Con una così ampia esperienza alle spalle e un successo consolidato in oltre quarant'anni, non può che essere un bilancio positivo il suo.
«Super positivo, innanzitutto per la salute: prima del talento, è necessaria la salute per reggere ai ritmi e per superare i momenti di malessere interiore. Poi non mi recrimino nulla, ho lavorato tantissimo e ho sempre cercato di cambiare, di non ripetermi. I miei primi film erano infatti basati sulla caratterizzazione dei personaggi, poi ci aggiungevo la storia: così con Sacco Bello del 1980, Viaggi di Nozze e con Grande, Grosso e Verdone, voluto dai miei fan con il mio nome nel titolo. Poi ho sterzato verso la costruzione di una storia dove inserirci i protagonisti ma senza una forte caratterizzazione perchè non voglio essere ricordato come un attore patetico e nostalgico, ma ho voluto guardare avanti e adattare a dei temi e a dei soggetti, le mie storie».
In questi anni, per uno come lei che osserva e racconta la realtà, cos'è cambiato?

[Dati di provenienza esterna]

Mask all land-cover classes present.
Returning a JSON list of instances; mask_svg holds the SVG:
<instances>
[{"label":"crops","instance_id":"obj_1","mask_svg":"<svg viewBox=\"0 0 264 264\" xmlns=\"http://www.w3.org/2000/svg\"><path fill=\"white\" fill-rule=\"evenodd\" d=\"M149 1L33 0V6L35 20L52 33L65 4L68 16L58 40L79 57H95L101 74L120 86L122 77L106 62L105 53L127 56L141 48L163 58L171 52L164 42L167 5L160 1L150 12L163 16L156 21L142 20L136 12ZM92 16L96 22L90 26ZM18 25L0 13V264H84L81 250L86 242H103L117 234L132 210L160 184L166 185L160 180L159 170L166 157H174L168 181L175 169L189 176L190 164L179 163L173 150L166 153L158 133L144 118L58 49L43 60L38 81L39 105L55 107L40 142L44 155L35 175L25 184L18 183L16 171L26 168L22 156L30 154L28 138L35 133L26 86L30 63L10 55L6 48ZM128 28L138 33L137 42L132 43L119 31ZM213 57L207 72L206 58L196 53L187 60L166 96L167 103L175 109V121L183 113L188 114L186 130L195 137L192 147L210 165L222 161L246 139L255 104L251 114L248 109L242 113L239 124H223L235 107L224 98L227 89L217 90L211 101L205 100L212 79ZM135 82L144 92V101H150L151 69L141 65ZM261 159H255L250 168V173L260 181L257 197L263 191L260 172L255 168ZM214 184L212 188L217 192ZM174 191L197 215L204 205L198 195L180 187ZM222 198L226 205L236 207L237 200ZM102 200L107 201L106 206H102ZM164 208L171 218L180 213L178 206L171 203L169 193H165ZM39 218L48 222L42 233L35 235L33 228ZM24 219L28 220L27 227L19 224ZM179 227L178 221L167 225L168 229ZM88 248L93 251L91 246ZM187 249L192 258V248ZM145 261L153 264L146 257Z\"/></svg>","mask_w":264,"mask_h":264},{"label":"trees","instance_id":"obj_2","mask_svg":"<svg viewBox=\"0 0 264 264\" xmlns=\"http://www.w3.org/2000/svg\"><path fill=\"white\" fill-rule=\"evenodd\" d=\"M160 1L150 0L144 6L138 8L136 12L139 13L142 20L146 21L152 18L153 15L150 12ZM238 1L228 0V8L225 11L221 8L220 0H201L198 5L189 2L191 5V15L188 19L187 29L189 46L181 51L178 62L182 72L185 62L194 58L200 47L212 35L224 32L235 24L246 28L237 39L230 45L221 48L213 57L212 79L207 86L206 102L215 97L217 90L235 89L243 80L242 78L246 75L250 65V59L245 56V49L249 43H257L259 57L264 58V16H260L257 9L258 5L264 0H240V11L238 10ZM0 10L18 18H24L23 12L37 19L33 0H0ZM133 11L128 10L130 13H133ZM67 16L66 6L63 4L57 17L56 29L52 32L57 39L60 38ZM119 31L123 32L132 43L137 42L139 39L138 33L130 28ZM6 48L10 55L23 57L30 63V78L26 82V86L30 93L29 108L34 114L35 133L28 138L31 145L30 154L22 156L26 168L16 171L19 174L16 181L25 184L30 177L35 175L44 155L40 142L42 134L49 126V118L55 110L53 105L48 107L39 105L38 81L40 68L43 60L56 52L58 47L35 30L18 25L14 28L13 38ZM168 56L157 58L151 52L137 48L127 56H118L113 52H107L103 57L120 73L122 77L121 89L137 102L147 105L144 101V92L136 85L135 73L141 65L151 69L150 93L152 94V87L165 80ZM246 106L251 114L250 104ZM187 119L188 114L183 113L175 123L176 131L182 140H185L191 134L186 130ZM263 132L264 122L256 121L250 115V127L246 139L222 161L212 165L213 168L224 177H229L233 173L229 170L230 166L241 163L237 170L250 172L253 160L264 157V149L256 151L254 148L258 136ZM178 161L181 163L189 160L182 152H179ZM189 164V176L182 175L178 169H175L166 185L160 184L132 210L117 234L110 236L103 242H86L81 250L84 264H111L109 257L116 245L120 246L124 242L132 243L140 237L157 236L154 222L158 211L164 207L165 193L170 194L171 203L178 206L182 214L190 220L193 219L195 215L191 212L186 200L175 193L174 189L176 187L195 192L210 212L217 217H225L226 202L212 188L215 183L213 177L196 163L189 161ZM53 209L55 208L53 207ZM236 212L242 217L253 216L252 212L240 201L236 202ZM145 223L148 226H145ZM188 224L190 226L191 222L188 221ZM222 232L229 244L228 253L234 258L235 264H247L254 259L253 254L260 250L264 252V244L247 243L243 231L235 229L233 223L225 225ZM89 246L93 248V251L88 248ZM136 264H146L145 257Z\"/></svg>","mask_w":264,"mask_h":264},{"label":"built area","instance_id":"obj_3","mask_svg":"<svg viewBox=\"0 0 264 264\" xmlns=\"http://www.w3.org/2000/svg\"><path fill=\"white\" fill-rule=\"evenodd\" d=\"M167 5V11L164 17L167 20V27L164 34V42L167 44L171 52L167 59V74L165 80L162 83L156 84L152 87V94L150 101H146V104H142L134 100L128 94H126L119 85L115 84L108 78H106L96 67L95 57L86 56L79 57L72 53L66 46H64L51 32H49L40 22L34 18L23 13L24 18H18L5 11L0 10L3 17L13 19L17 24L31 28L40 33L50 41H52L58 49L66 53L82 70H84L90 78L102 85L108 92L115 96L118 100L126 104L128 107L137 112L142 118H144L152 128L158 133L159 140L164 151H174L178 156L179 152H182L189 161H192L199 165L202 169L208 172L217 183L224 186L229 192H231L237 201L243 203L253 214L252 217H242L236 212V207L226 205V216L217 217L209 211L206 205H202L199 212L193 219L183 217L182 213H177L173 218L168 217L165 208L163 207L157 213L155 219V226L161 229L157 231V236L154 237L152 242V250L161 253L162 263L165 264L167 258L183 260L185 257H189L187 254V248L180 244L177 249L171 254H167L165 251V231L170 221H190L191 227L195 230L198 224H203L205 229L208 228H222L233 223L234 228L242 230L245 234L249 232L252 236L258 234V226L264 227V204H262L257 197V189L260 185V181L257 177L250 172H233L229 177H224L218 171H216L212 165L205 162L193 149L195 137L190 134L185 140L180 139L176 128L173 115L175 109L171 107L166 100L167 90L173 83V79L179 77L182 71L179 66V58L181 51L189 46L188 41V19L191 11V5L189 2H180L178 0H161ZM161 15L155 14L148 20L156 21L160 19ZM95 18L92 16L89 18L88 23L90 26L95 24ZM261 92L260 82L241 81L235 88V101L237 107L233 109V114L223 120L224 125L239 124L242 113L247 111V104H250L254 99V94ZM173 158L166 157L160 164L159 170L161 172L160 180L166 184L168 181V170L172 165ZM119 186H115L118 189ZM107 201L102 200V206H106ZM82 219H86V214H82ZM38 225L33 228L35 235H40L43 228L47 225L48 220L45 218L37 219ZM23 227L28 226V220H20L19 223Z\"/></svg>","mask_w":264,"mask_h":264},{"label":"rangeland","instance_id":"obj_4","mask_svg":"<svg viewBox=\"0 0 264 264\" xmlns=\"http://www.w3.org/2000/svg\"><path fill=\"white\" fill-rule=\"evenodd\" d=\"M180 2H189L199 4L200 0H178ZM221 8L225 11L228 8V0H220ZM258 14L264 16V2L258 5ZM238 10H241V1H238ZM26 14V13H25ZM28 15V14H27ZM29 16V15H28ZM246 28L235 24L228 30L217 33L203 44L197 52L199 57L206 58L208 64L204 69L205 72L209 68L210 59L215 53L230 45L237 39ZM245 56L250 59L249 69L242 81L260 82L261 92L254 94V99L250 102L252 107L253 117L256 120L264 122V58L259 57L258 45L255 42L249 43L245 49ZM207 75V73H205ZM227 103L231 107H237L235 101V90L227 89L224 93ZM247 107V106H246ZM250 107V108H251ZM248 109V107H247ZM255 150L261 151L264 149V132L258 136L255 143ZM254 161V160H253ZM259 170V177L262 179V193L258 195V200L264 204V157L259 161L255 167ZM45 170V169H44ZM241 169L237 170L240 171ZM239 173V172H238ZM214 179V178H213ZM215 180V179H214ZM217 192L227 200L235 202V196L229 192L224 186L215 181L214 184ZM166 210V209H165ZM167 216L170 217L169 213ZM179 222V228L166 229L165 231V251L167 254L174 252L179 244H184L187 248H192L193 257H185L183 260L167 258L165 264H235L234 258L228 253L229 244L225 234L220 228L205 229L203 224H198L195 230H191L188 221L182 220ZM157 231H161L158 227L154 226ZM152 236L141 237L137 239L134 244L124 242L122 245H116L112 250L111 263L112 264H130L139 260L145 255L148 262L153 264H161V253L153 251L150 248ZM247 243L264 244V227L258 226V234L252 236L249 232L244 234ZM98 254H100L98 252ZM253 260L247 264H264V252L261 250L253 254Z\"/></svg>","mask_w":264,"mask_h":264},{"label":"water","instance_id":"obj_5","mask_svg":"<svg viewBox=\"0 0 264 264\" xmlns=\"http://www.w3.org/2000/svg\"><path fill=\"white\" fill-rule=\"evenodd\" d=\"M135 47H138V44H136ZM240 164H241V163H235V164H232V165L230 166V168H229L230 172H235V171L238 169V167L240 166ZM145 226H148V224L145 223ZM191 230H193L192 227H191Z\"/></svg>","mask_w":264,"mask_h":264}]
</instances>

«È cambiato tutto. Sono cambiati i colori della mia città e dell'Italia così come i costumi e i gesti e dunque raccontare oggi è molto più difficile di un tempo perchè la globalizzazione ha reso tutto uguale. Dal 1980 ad oggi, tutto si è trasformato anche la modalità dell'ironia: oggi si è meno disposti a ridere perchè più soli e diffidenti. A me sembra di aver vissuto più vite contemporaneamente, e al tempo stesso, il tempo è passato velocemente».
E a Venezia lei è legato?
«Venezia è la città dell'arte, dove è nata la commedia con Goldoni, come non amarla. Ma i miei ricordi di infanzia mi riportano al Lido, dove trascorrevo con la famiglia parte delle vacanze estive in concomitanza alla Mostra del Cinema. E mi torna in mente anche il mio primo batticuore verso una ragazzina dell'isola, che mi abitava di fronte in un bel palazzo e di cui però non ricordo il nome. Ma ogni estate tornavo felice perchè l'avrei rivista ancora. Ricordo anche che dalla finestra della casa di vacanza vedevo il retro dell'Excelsior con il va e vieni di tutte le star con grandi macchine lussuose nel parcheggio dell'epoca: da lì è nata la mia collezione di macchinine, come le Dinky Toys».
E a quando un film girato in Veneto?
«Spero che ci sia l'occasione di ambientare e di girare interamente in questo territorio, che già in parte conosco e che ho inserito in alcune scene dei miei film. Ora però deve arrivare la storia giusta».